→ AIM OF THE TASK: All of the data is to be printed again exactly as it appears.

Items listed in a dataset
────────────────────
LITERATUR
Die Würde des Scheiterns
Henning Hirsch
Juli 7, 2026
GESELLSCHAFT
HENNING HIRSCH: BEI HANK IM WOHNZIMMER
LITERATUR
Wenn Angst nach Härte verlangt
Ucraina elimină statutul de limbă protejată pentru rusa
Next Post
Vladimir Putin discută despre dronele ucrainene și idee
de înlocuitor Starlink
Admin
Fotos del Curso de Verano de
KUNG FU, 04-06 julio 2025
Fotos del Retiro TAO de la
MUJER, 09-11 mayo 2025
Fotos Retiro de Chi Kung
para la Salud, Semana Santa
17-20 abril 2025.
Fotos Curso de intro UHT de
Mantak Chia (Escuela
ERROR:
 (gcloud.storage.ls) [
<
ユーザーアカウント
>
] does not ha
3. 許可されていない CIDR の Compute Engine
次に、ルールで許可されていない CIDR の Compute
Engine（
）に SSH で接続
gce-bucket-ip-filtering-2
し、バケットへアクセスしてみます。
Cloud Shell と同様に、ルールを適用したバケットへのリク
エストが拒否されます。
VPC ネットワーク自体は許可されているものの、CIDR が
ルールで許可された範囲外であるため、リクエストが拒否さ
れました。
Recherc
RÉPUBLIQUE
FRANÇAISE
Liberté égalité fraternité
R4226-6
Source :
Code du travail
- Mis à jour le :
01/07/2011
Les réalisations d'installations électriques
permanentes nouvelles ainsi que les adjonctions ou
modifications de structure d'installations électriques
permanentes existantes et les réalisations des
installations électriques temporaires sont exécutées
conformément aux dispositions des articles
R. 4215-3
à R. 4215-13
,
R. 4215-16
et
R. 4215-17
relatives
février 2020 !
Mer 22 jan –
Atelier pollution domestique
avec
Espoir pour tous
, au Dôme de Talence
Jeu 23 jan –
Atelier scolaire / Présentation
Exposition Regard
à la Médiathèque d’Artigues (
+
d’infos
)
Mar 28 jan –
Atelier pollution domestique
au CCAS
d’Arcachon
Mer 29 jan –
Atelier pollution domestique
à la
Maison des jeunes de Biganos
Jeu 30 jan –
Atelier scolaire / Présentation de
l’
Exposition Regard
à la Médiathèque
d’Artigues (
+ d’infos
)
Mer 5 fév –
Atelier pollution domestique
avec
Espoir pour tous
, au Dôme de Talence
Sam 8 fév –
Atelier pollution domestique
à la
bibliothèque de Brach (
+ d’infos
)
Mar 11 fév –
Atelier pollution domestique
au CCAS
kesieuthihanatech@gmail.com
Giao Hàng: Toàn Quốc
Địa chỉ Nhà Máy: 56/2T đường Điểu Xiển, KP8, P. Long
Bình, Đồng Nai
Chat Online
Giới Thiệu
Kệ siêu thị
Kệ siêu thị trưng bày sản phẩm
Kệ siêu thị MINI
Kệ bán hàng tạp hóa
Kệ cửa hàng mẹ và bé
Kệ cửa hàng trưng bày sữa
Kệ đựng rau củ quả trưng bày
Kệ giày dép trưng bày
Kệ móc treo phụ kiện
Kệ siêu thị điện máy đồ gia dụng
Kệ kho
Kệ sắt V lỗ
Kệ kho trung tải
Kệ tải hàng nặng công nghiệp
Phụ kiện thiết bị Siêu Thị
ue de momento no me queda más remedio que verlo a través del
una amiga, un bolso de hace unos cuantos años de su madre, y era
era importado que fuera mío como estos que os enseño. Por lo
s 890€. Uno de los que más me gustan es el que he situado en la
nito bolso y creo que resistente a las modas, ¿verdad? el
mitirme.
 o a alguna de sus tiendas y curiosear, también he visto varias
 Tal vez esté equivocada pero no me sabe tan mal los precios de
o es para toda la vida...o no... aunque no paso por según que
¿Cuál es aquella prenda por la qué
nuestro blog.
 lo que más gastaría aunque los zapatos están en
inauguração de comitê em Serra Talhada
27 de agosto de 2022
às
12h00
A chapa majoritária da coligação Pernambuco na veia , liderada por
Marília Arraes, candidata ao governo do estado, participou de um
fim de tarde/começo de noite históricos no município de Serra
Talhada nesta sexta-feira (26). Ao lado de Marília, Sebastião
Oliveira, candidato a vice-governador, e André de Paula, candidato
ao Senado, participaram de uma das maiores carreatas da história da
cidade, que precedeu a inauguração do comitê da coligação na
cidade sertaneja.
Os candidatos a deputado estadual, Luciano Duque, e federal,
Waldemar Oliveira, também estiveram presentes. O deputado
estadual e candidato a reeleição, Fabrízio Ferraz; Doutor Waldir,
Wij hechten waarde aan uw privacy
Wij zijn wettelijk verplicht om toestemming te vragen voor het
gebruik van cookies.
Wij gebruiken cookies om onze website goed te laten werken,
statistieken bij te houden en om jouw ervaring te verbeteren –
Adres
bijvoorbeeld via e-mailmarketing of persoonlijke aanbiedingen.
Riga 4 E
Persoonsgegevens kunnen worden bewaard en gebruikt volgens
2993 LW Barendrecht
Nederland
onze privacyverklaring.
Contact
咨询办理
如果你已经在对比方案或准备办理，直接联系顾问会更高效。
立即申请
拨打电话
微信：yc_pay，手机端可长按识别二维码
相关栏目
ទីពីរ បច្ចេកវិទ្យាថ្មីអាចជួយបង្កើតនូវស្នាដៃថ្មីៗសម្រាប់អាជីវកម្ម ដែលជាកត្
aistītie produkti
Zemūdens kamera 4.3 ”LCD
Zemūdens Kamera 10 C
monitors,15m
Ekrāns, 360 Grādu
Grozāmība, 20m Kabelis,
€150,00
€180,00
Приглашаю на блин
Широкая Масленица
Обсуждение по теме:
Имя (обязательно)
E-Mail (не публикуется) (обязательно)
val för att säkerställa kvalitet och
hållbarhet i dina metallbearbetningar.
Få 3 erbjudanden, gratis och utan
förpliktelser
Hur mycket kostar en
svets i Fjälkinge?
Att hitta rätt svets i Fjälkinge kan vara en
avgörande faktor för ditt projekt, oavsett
────────────────────
→ TASK RESPONSE:
LITERATUR
Die Würde des Scheiterns
Henning Hirsch
Juli 7, 2026
GESELLSCHAFT
HENNING HIRSCH: BEI HANK IM WOHNZIMMER
LITERATUR
Wenn Angst nach Härte verlangt
Ucraina elimină statutul de limbă protejată pentru rusa
Next Post
Vladimir Putin discută despre dronele ucrainene și idee
de înlocuitor Starlink
Admin
Fotos del Curso de Verano de
KUNG FU, 04-06 julio 2025
Fotos del Retiro TAO de la
MUJER, 09-11 mayo 2025
Fotos Retiro de Chi Kung
para la Salud, Semana Santa
17-20 abril 2025.
Fotos Curso de intro UHT de
Mantak Chia (Escuela
ERROR:
 (gcloud.storage.ls) [
<
ユーザーアカウント
>
] does not ha
3. 許可されていない CIDR の Compute Engine
次に、ルールで許可されていない CIDR の Compute
Engine（
）に SSH で接続
gce-bucket-ip-filtering-2
し、バケットへアクセスしてみます。
Cloud Shell と同様に、ルールを適用したバケットへのリク
エストが拒否されます。
VPC ネットワーク自体は許可されているものの、CIDR が
ルールで許可された範囲外であるため、リクエストが拒否さ
れました。
Recherc
RÉPUBLIQUE
FRANÇAISE
Liberté égalité fraternité
R4226-6
Source :
Code du travail
- Mis à jour le :
01/07/2011
Les réalisations d'installations électriques
permanentes nouvelles ainsi que les adjonctions ou
modifications de structure d'installations électriques
permanentes existantes et les réalisations des
installations électriques temporaires sont exécutées
conformément aux dispositions des articles
R. 4215-3
à R. 4215-13
,
R. 4215-16
et
R. 4215-17
relatives
février 2020 !
Mer 22 jan –
Atelier pollution domestique
avec
Espoir pour tous
, au Dôme de Talence
Jeu 23 jan –
Atelier scolaire / Présentation
Exposition Regard
à la Médiathèque d’Artigues (
+
d’infos
)
Mar 28 jan –
Atelier pollution domestique
au CCAS
d’Arcachon
Mer 29 jan –
Atelier pollution domestique
à la
Maison des jeunes de Biganos
Jeu 30 jan –
Atelier scolaire / Présentation de
l’
Exposition Regard
à la Médiathèque
d’Artigues (
+ d’infos
)
Mer 5 fév –
Atelier pollution domestique
avec
Espoir pour tous
, au Dôme de Talence
Sam 8 fév –
Atelier pollution domestique
à la
bibliothèque de Brach (
+ d’infos
)
Mar 11 fév –
Atelier pollution domestique
au CCAS
kesieuthihanatech@gmail.com
Giao Hàng: Toàn Quốc
Địa chỉ Nhà Máy: 56/2T đường Điểu Xiển, KP8, P. Long
Bình, Đồng Nai
Chat Online
Giới Thiệu
Kệ siêu thị
Kệ siêu thị trưng bày sản phẩm
Kệ siêu thị MINI
Kệ bán hàng tạp hóa
Kệ cửa hàng mẹ và bé
Kệ cửa hàng trưng bày sữa
Kệ đựng rau củ quả trưng bày
Kệ giày dép trưng bày
Kệ móc treo phụ kiện
Kệ siêu thị điện máy đồ gia dụng
Kệ kho
Kệ sắt V lỗ
Kệ kho trung tải
Kệ tải hàng nặng công nghiệp
Phụ kiện thiết bị Siêu Thị
ue de momento no me queda más remedio que verlo a través del
una amiga, un bolso de hace unos cuantos años de su madre, y era
era importado que fuera mío como estos que os enseño. Por lo
s 890€. Uno de los que más me gustan es el que he situado en la
nito bolso y creo que resistente a las modas, ¿verdad? el
mitirme.
 o a alguna de sus tiendas y curiosear, también he visto varias
 Tal vez esté equivocada pero no me sabe tan mal los precios de
o es para toda la vida...o no... aunque no paso por según que
¿Cuál es aquella prenda por la qué
nuestro blog.
 lo que más gastaría aunque los zapatos están en
inauguração de comitê em Serra Talhada
27 de agosto de 2022
às
12h00
A chapa majoritária da coligação Pernambuco na veia , liderada por
Marília Arraes, candidata ao governo do estado, participou de um
fim de tarde/começo de noite históricos no município de Serra
Talhada nesta sexta-feira (26). Ao lado de Marília, Sebastião
Oliveira, candidato a vice-governador, e André de Paula, candidato
ao Senado, participaram de uma das maiores carreatas da história da
cidade, que precedeu a inauguração do comitê da coligação na
cidade sertaneja.
Os candidatos a deputado estadual, Luciano Duque, e federal,
Waldemar Oliveira, também estiveram presentes. O deputado
estadual e candidato a reeleição, Fabrízio Ferraz; Doutor Waldir,
Wij hechten waarde aan uw privacy
Wij zijn wettelijk verplicht om toestemming te vragen voor het
gebruik van cookies.
Wij gebruiken cookies om onze website goed te laten werken,
statistieken bij te houden en om jouw ervaring te verbeteren –
Adres
bijvoorbeeld via e-mailmarketing of persoonlijke aanbiedingen.
Riga 4 E
Persoonsgegevens kunnen worden bewaard en gebruikt volgens
2993 LW Barendrecht
Nederland
onze privacyverklaring.
Contact
咨询办理
如果你已经在对比方案或准备办理，直接联系顾问会更高效。
立即申请
拨打电话
微信：yc_pay，手机端可长按识别二维码
相关栏目
ទីពីរ បច្ចេកវិទ្យាថ្មីអាចជួយបង្កើតនូវស្នាដៃថ្មីៗសម្រាប់អាជីវកម្ម ដែលជាកត្
aistītie produkti
Zemūdens kamera 4.3 ”LCD
Zemūdens Kamera 10 C
monitors,15m
Ekrāns, 360 Grādu
Grozāmība, 20m Kabelis,
€150,00
€180,00
Приглашаю на блин
Широкая Масленица
Обсуждение по теме:
Имя (обязательно)
E-Mail (не публикуется) (обязательно)
val för att säkerställa kvalitet och
hållbarhet i dina metallbearbetningar.
Få 3 erbjudanden, gratis och utan
förpliktelser
Hur mycket kostar en
svets i Fjälkinge?
Att hitta rätt svets i Fjälkinge kan vara en
avgörande faktor för ditt projekt, oavsett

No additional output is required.